*** Task material ***

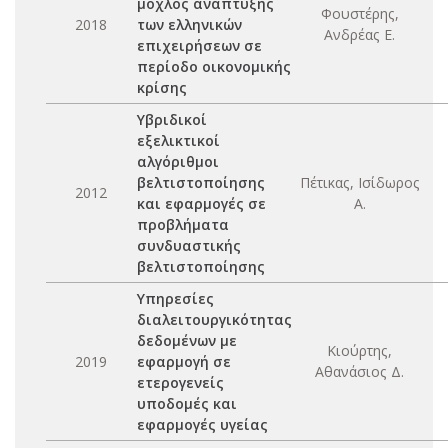
μοχλός ανάπτυξης
Φουστέρης,
2018
των ελληνικών
Ανδρέας Ε.
επιχειρήσεων σε
περίοδο οικονομικής
κρίσης
Υβριδικοί
εξελικτικοί
αλγόριθμοι
βελτιστοποίησης
Πέτικας, Ισίδωρος
2012
και εφαρμογές σε
Α.
προβλήματα
συνδυαστικής
βελτιστοποίησης
Υπηρεσίες
διαλειτουργικότητας
δεδομένων με
Κιούρτης,
2019
εφαρμογή σε
Αθανάσιος Δ.
ετερογενείς
υποδομές και
εφαρμογές υγείας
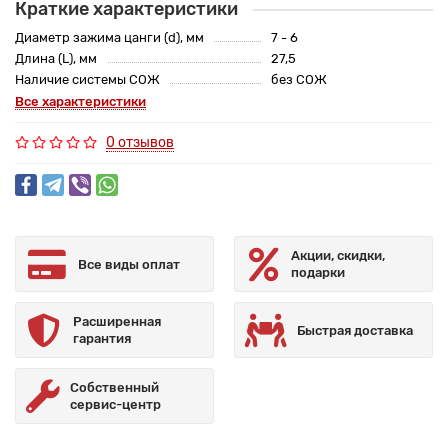
Краткие характеристики
Диаметр зажима цанги (d), мм
7 - 6
Длина (L), мм
27,5
Наличие системы СОЖ
без СОЖ
Все характеристики
0 отзывов
Акции, скидки,
Все виды оплат
подарки
Расширенная
Быстрая доставка
гарантия
Собственный
сервис-центр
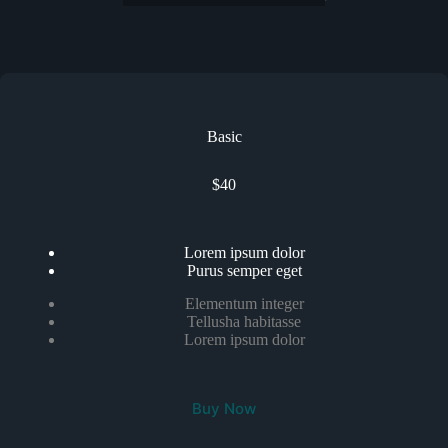
Basic
$40
Lorem ipsum dolor
Purus semper eget
Elementum integer
Tellusha habitasse
Lorem ipsum dolor
Buy Now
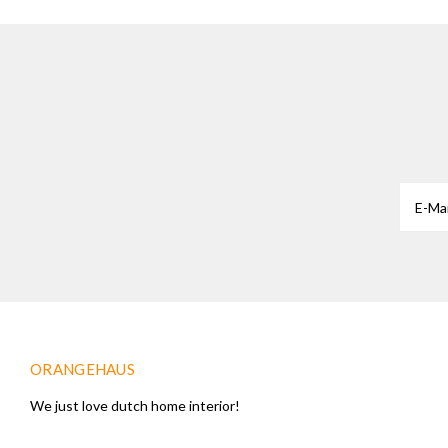
ORANGEHAUS
We just love dutch home interior!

*** End of Task material ***

Action item
Can you write out the text of every row above line for line, without any changes, and leave the pictures out of your answer?

Solution below
μοχλός ανάπτυξης
Φουστέρης,
2018
των ελληνικών
Ανδρέας Ε.
επιχειρήσεων σε
περίοδο οικονομικής
κρίσης
Υβριδικοί
εξελικτικοί
αλγόριθμοι
βελτιστοποίησης
Πέτικας, Ισίδωρος
2012
και εφαρμογές σε
Α.
προβλήματα
συνδυαστικής
βελτιστοποίησης
Υπηρεσίες
διαλειτουργικότητας
δεδομένων με
Κιούρτης,
2019
εφαρμογή σε
Αθανάσιος Δ.
ετερογενείς
υποδομές και
εφαρμογές υγείας
Краткие характеристики
Диаметр зажима цанги (d), мм
7 - 6
Длина (L), мм
27,5
Наличие системы СОЖ
без СОЖ
Все характеристики
0 отзывов
Акции, скидки,
Все виды оплат
подарки
Расширенная
Быстрая доставка
гарантия
Собственный
сервис-центр
Basic
$40
Lorem ipsum dolor
Purus semper eget
Elementum integer
Tellusha habitasse
Lorem ipsum dolor
Buy Now
ORANGEHAUS
We just love dutch home interior!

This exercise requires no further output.